WikiLeaks: Enemy of the State?


Julian Assange and WikiLeaks have been declared enemies of the United States. Declassified US Air Force counter-intelligence documents reveal that military personnel contacting WikiLeaks may face execution for “communicating with the enemy.”

The documents, which have been released under American Freedom of Information laws and published by WikiLeaks, were originally classified as secret and not releasable to non-US nationals.

The files covered a counter-intelligence investigation into a UK-based cyber systems analyst who allegedly supported WikiLeaks. The probe was trying to determine whether the analyst had disclosed any classified data to an “anti-US and/or anti-military group.” She was suspected of breaching article 104-D of the US Uniform Code of Military Justice, which outlaws military personnel “holding intercourse with the enemy.”

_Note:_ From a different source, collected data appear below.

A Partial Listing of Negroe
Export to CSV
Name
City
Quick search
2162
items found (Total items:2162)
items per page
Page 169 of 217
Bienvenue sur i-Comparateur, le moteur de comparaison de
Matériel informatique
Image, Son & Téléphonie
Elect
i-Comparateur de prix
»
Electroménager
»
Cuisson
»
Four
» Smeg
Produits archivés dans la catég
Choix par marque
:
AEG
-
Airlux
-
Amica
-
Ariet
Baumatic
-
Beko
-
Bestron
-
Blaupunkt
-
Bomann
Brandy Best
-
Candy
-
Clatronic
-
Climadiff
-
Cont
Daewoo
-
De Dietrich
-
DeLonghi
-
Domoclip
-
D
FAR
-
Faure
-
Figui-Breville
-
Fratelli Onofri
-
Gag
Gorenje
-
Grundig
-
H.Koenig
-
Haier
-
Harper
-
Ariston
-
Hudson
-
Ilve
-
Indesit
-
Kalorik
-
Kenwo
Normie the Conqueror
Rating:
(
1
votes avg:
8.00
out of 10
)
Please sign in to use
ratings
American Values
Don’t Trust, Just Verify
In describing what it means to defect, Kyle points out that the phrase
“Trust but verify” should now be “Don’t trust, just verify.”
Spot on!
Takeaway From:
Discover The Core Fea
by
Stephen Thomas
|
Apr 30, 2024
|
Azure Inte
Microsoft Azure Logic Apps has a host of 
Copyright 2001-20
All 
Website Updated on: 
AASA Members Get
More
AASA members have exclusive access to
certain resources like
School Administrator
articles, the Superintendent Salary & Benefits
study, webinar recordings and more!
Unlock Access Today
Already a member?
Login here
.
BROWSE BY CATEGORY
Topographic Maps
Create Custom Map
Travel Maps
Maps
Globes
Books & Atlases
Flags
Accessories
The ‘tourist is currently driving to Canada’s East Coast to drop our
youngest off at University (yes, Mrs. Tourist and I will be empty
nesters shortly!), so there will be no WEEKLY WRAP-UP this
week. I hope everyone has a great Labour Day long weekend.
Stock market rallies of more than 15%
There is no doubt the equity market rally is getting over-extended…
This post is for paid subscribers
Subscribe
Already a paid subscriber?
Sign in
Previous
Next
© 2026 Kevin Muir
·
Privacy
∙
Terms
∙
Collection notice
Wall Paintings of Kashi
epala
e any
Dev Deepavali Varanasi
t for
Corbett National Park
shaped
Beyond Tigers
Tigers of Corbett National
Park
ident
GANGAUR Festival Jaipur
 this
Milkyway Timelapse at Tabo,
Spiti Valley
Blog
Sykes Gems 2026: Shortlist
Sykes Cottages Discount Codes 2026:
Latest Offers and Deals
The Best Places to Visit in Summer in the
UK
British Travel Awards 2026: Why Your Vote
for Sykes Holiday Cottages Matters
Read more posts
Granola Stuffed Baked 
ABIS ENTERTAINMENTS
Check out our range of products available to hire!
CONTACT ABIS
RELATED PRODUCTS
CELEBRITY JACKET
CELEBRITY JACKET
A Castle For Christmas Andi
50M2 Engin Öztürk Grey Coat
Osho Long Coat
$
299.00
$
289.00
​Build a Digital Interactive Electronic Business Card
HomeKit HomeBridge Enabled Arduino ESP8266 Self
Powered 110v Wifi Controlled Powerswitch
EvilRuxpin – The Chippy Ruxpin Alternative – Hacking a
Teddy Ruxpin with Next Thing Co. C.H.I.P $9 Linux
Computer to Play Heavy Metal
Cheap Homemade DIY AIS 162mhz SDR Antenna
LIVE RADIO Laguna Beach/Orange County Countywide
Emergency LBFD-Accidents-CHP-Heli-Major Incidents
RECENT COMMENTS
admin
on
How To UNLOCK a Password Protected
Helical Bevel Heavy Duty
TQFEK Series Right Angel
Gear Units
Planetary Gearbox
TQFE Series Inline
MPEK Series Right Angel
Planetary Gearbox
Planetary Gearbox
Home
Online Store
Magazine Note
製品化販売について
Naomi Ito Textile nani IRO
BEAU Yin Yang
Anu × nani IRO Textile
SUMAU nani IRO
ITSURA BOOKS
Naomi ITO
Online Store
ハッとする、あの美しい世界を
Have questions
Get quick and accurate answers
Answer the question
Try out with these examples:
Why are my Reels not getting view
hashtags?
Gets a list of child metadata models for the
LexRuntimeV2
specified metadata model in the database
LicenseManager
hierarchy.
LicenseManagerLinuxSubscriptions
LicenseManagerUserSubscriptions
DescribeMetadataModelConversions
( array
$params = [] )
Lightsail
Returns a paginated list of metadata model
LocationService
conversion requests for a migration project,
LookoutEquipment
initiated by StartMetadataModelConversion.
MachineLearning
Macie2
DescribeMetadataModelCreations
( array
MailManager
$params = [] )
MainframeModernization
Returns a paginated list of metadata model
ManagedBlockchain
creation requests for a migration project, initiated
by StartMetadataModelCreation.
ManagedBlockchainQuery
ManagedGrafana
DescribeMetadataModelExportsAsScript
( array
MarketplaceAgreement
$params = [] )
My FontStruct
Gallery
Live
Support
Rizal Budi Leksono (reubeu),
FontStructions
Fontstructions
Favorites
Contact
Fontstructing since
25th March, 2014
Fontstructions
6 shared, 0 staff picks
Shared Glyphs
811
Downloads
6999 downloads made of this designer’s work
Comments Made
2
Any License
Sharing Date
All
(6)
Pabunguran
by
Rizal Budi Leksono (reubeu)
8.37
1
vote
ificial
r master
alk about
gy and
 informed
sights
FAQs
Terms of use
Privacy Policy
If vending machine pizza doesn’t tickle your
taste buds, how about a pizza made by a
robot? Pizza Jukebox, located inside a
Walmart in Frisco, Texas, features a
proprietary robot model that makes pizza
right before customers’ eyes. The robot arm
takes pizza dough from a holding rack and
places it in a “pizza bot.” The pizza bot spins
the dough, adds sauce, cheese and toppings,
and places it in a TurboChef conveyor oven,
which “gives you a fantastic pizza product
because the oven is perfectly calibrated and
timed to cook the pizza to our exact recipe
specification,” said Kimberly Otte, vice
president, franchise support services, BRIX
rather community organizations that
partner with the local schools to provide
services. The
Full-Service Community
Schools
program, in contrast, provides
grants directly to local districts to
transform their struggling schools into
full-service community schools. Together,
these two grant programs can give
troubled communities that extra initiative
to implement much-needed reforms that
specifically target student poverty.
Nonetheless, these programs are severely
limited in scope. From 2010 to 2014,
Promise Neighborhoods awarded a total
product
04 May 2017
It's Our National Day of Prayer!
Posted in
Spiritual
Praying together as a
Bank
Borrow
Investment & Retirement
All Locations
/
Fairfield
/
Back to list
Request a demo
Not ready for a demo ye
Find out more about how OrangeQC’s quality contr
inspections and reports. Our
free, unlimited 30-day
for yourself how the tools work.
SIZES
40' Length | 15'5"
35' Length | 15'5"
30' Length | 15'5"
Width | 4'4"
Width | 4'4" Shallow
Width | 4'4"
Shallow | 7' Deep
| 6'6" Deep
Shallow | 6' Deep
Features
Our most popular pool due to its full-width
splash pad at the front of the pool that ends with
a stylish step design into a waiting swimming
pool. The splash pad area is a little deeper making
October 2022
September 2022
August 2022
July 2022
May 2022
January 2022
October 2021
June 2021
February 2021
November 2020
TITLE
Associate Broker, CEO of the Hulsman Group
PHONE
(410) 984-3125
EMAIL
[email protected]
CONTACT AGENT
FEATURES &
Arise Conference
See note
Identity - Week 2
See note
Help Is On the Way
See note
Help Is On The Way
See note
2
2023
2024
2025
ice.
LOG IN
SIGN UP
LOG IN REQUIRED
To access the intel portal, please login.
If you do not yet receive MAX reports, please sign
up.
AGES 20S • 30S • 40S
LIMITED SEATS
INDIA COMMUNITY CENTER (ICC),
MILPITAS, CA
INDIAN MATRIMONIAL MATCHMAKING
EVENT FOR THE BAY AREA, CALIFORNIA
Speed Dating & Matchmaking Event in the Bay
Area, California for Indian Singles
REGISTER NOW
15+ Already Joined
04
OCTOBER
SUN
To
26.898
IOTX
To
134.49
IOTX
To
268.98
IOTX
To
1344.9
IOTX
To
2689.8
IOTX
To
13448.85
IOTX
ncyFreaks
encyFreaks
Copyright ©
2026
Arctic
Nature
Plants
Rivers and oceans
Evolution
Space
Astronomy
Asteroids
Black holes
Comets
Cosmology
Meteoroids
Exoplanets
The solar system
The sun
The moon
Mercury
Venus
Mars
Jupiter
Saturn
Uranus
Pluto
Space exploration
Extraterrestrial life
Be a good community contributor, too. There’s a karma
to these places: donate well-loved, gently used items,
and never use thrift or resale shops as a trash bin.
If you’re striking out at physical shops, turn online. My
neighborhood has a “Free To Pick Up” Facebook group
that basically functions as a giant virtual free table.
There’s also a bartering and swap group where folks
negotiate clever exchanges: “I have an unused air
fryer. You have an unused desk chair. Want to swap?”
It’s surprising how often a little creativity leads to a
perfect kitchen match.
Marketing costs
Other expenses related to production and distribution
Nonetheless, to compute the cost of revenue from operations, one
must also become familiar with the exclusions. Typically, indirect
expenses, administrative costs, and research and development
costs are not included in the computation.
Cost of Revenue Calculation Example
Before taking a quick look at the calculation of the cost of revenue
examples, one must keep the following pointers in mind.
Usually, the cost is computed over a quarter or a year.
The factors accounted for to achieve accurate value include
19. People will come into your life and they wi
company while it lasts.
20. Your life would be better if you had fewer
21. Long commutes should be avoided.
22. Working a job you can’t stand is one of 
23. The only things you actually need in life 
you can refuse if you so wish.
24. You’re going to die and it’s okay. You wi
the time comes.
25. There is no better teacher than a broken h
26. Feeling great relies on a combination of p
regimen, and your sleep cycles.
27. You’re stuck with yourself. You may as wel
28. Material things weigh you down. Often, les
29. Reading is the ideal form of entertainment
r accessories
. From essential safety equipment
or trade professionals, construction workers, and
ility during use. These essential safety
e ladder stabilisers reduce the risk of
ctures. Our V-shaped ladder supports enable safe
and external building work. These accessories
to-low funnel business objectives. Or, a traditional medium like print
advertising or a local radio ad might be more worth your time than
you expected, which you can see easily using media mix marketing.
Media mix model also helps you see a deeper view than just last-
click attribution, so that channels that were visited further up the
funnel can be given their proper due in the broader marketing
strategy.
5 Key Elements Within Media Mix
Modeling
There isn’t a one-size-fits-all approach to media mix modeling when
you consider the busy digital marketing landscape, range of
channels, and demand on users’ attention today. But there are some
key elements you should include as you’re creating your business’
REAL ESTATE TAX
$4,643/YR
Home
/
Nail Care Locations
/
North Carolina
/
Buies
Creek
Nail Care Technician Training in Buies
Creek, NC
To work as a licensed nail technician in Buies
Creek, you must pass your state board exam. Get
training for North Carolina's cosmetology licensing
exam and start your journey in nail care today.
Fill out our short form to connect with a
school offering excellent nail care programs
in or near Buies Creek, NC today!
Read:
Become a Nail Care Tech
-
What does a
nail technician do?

The probe, however, was closed as the investigators failed to prove the analyst had leaked any information.

But US Army Private Bradley Manning was not so lucky, as he could face execution – though prosecutors have said they won’t seek it – to be decided by a military tribunal, as officials allege that he aided al-Qaeda by releasing classified documents through WikiLeaks.

And the fact that WikiLeaks was treated as an enemy of state would have serious implications in case Assange is extradited to the US, as he is likely to face military detention.

“It appears that Julian Assange and WikiLeaks are the ‘enemy,’” Michael Ratner, Assange’s US attorney, said. “An enemy is dealt with under the laws of war, which could include killing, capturing, detaining without trial, etc.”

Assange was once labeled a “high-tech terrorist” by American Vice President Joe Biden in December 2010, and a number of top US officials have openly called on the authorities to hunt the whistleblower down.

The diplomatic cables released over the past months reveal the true scale of the US Justice Department investigationtargeting both Assange and WikiLeaks. Assange himself called the investigation “unprecedented.” 

“The Federal Bureau of Investigation … now has, according to court testimony earlier this year, produced a file of 42,135 pages into WikiLeaks, of which less than 8,000 concern Bradley Manning,” Assange said in an address to a panel of UN delegates.